What brings salvation and hope in Bradbury’s world after the holocaust are Bible words. It doesn’t mean that he relies on religion to carry us through the new Dark Ages – rather, he tells us about our inner faith, which isn’t expressed but felt and understood. But as no holocaust had happened yet, only those who really feels in need seek salvation, others are content with what they’ve got.

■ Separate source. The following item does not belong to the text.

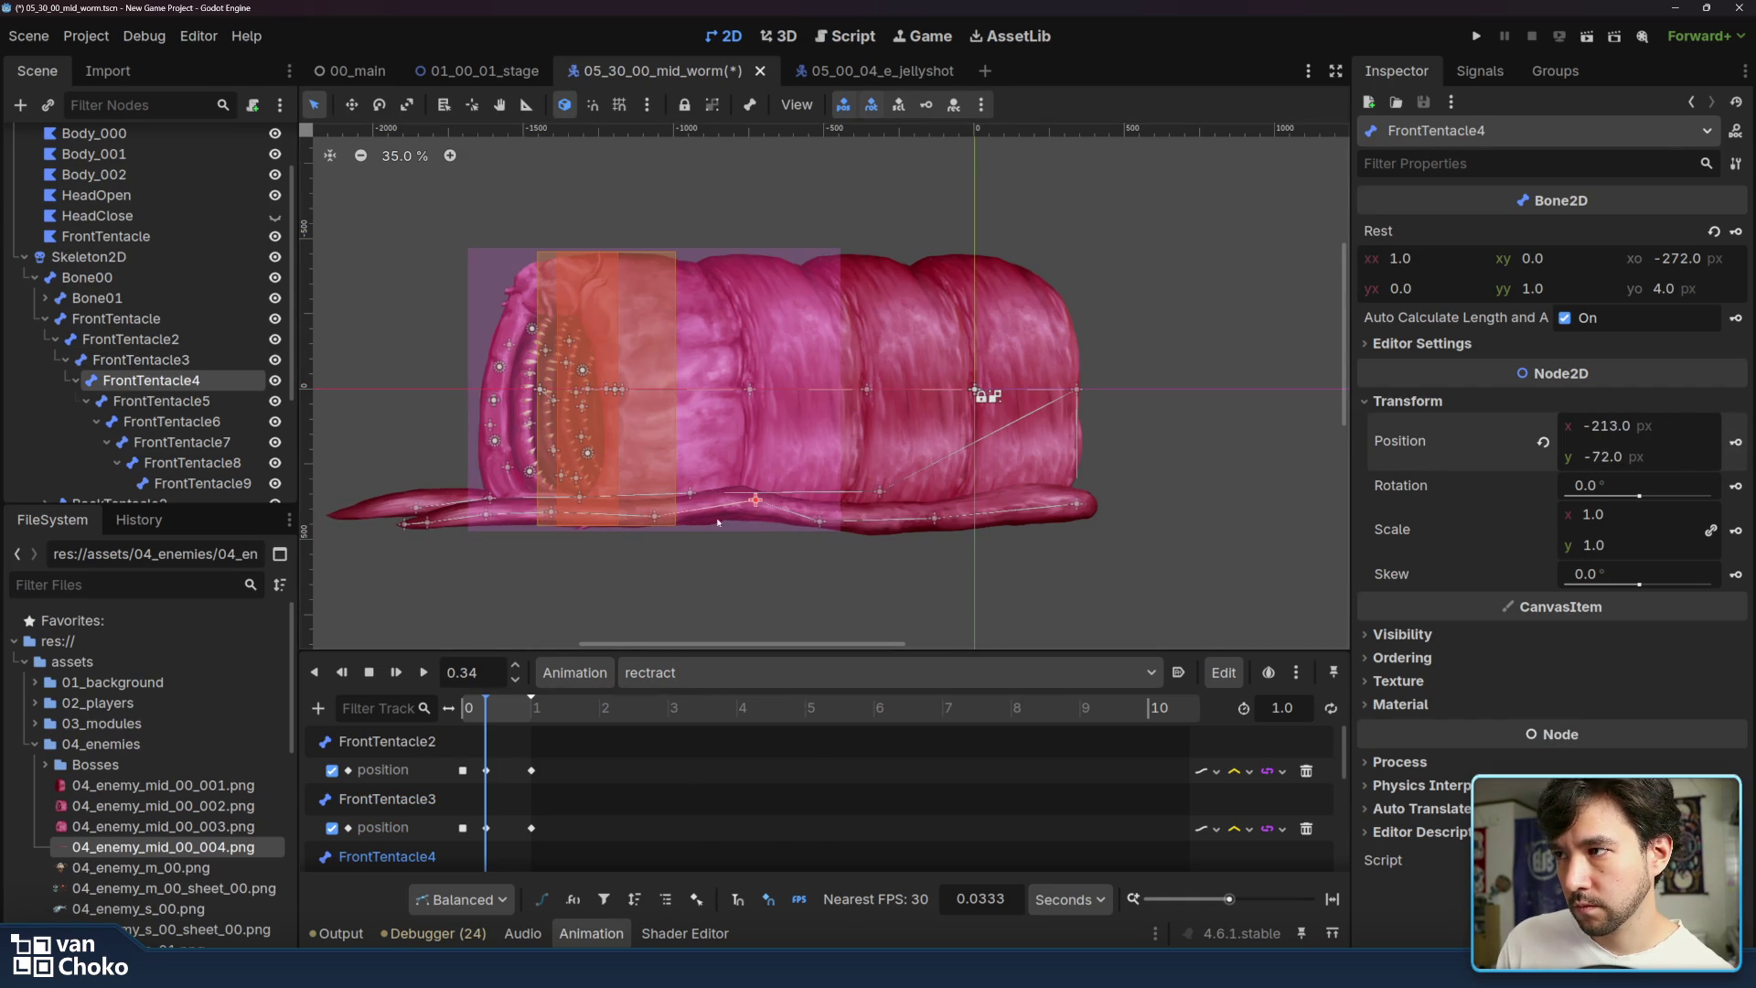
# - Reshape FrontTentacle5, FrontTentacle7 and the FrontTentacle9 tip at 0.34 s, key them, and play rectract
pyautogui.moveTo(655, 518); pyautogui.dragTo(652, 506)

Bradbury’s views on government in Fahrenheit border with clear accusations of fascism, the burning of books being the most obvious historical reference. But fascism in US had became such a popular scare since the end of WWII that we don’t fear it as much anymore. After all, if government would ever decide to apply a ‘stricter’ views to economics like Roosevelt’s New Deal in 30’s, (which is quite possible now because of economics crisis), most voices would be raised in its defense rather than in its critics. People feel the government to be controlled by them, not the other way round.
In Fahrenheit society education of youth program them to see their world as unquestionably right, defies critical thinking and praises the conformity instead. This is not only an exaggerated, but also a distorted picture of modern education, depicted just to scare us even more, to create a sense of further isolation of Guy Montag from the world. Bradbury doesn’t give much attention to the youth; this is sensible, for what he longs for is the past.
Fahrenheit’s ending can be seen as a longing for “Golden Age”, the times that never were real but always in our eyes seem to be brighter than today. It is a hymn to nostalgia. But one cannot contemplate his past too long – he must consider the future. We should look ahead and be brave, no matter what dangers are waiting for us there.
Bradbury, Ray. Fahrenheit 451. Published by Del Rey Books, Random House Publishing Group, 1953, renewed 1981.
McLuhan, Marshall, From Cliché to Archetype, Published by Viking Adult, 1970.
Wag the Dog, by Barry Levinson, 1997 (the movie).